The time for talking was over.
As Micah Fiske struggled to his knees, retrieved his traveling sack from the hollow of a nearby tree, and headed toward the makeshift corral to untether his horse, Robert got up to join him. “I’ll see you in a couple days, Rafael,” the wiser warlock muttered.
Rafael inclined his head in response, and then he watched his cohorts scamper away.
He didn’t really perceive any danger.
After all, the girl would disappear into the southwestern mountains of Umbras, never to be seen again, just so long as Micah did as he was told.
Still, it had been so stupid and careless.
What if Castle Dragon got wind of it?
What if his own wicked mistress, Wavani, the king’s witch, somehow sensed it and began to question her personal involvement in the slave trade?

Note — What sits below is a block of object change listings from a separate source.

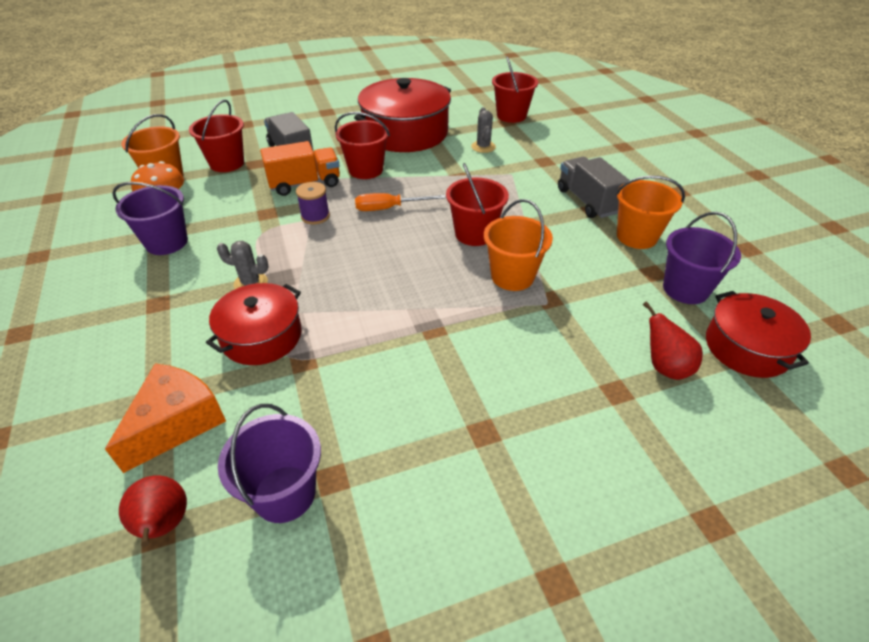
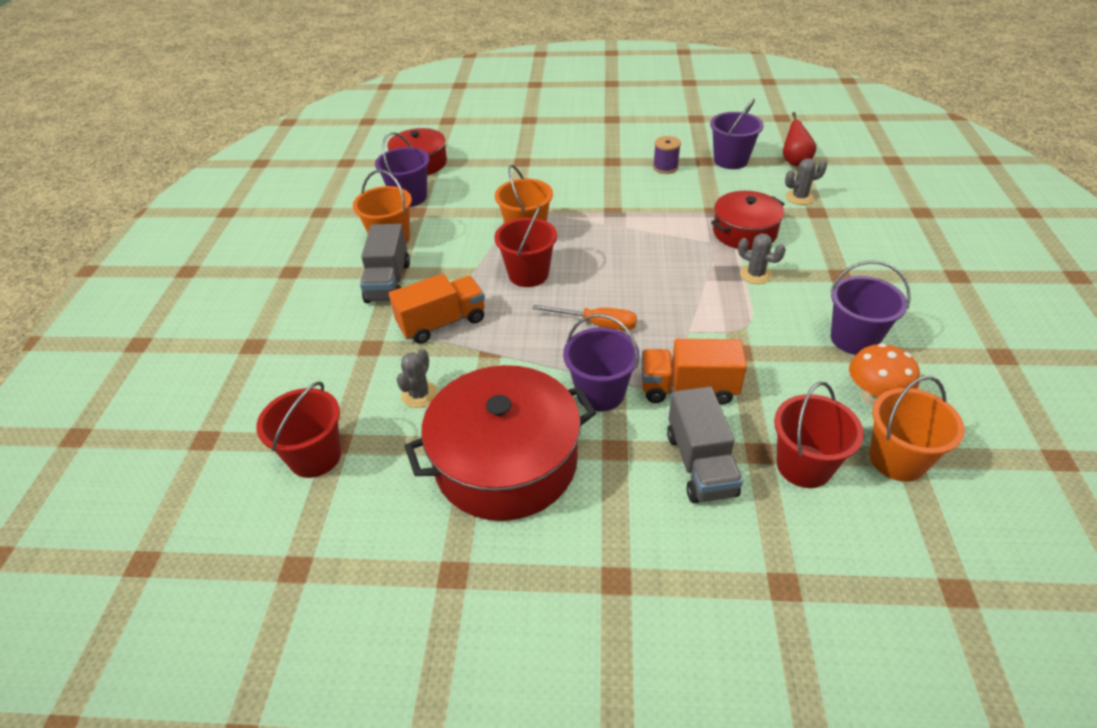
camera: 155 degrees left, 0 degrees up
(176, 423) = (799, 197): orange cheese -> grey cactus
(315, 216) = (683, 334): purple spool -> purple spool (665, 167)
(366, 170) = (600, 393): red bucket -> purple bucket
(511, 184) = (442, 323): none -> orange truck
(665, 367) = (481, 165): red pear -> none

As it stood, she was difficult to contain, already.
Why barter for trouble when you didn’t have to?
The realm was full of young, virginal girls, just ready to be sacrificed, violated, or sold, if not to the shades or other warlocks, then to the Lycanian shifters across the sea. There was no point in tempting fate by taking the sister of a Sklavos Ahavi. One never knew when something unexpected might occur, when unintended paths might cross.
All Rafael knew was that he was far wiser than Sir Henry Woodson and far more careful than Micah Fiske. He had no intentions of drawing the attention of a dragon prince to their little profitable slave trade, nor did he intend to suffer any fools, not a moment longer than he had to.
When Micah Fiske returned from selling the girl, Rafael would kill him.
He would capture his soul, trap it in a bottle, and sell it to the shades as an edible delicacy on his next trip to Umbras.
As he watched the warlocks take their mounts and head off in the direction of the cage that temporarily housed the girl, he snarled.